Il ricorrente chiede l’annullamento di un provvedimento amministrativo che ha ricevuto, il quale ha accertato l’inosservanza dell’obbligo vaccinale contro il COVID-19 e ha comportato la sospensione immediata dal servizio lavorativo. Tale provvedimento si basa su una circolare di riferimento, che il ricorrente intende impugnare.
Inoltre, ha richiesto la sospensione degli effetti del provvedimento impugnato, ovvero la revoca immediata della sospensione dal servizio, considerandolo ingiusto o illegittimo.

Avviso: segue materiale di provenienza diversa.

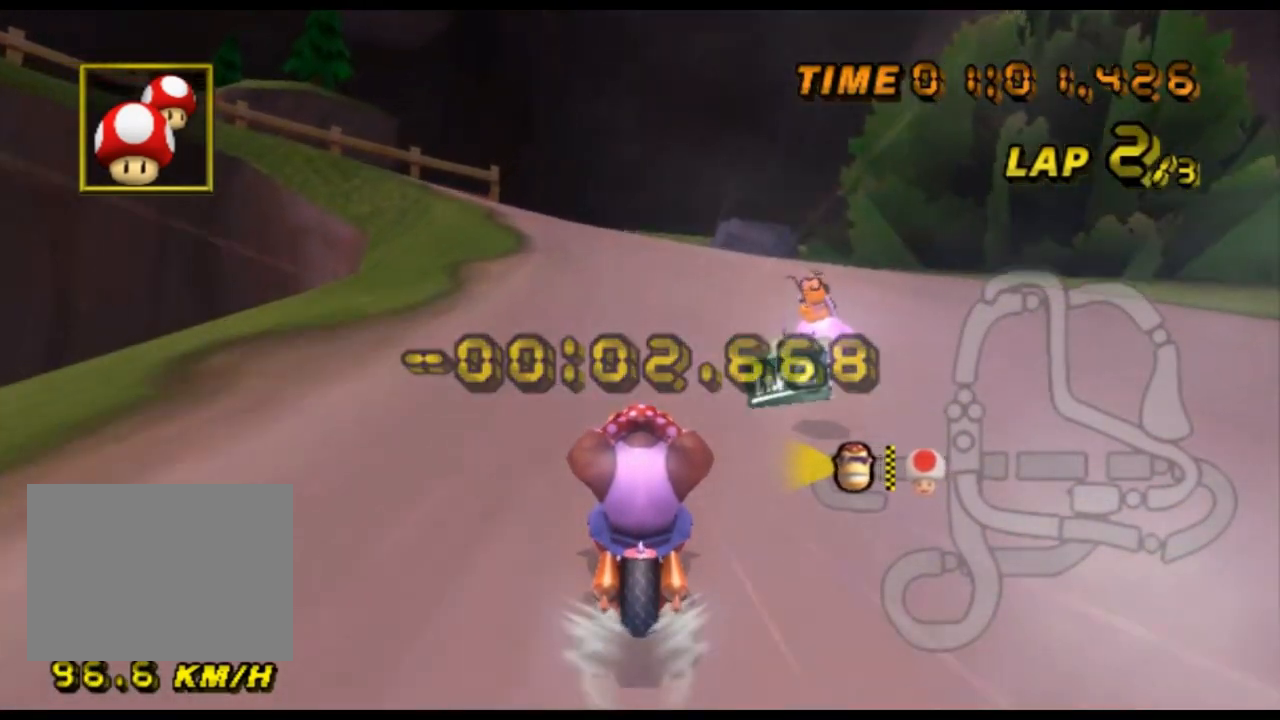
Gameplay with a controller (Nintendo layout); each line is a JSON object with the inputs held at the frame after it. "events" lists button and stick changes between this image and that frame as [ms after this image, input, new state], when the widget could be followed in between. Not read: B L3 R3 X Y Z.
{"buttons": ["A", "R1"], "left_stick": "left", "events": [[233, "R1", "down"], [333, "left_stick", "left"]]}
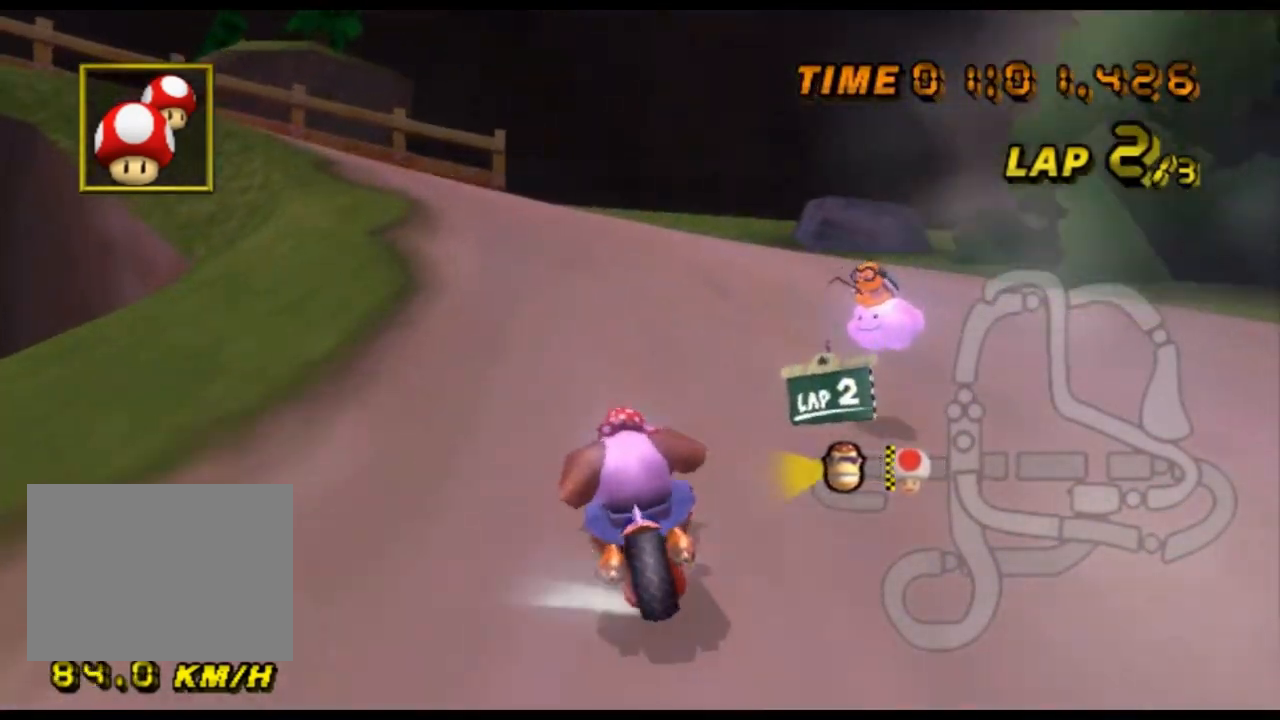
{"buttons": ["A", "R1"], "left_stick": "center", "events": [[333, "left_stick", "up-right"], [467, "left_stick", "center"]]}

Il ricorrente ha anche formulato una serie di domande di carattere più ampio, che riguardano aspetti di diritto europeo e costituzionale:
- Ha chiesto di disapplicare o ottenere un rinvio pregiudiziale alla Corte di Giustizia dell’UE riguardo alle norme nazionali invocate (Dl 44/2021, Dl 127/2021, Dl 172/2021 e le loro leggi di conversione), ritenendo possano essere in contrasto con norme di diritto comunitario.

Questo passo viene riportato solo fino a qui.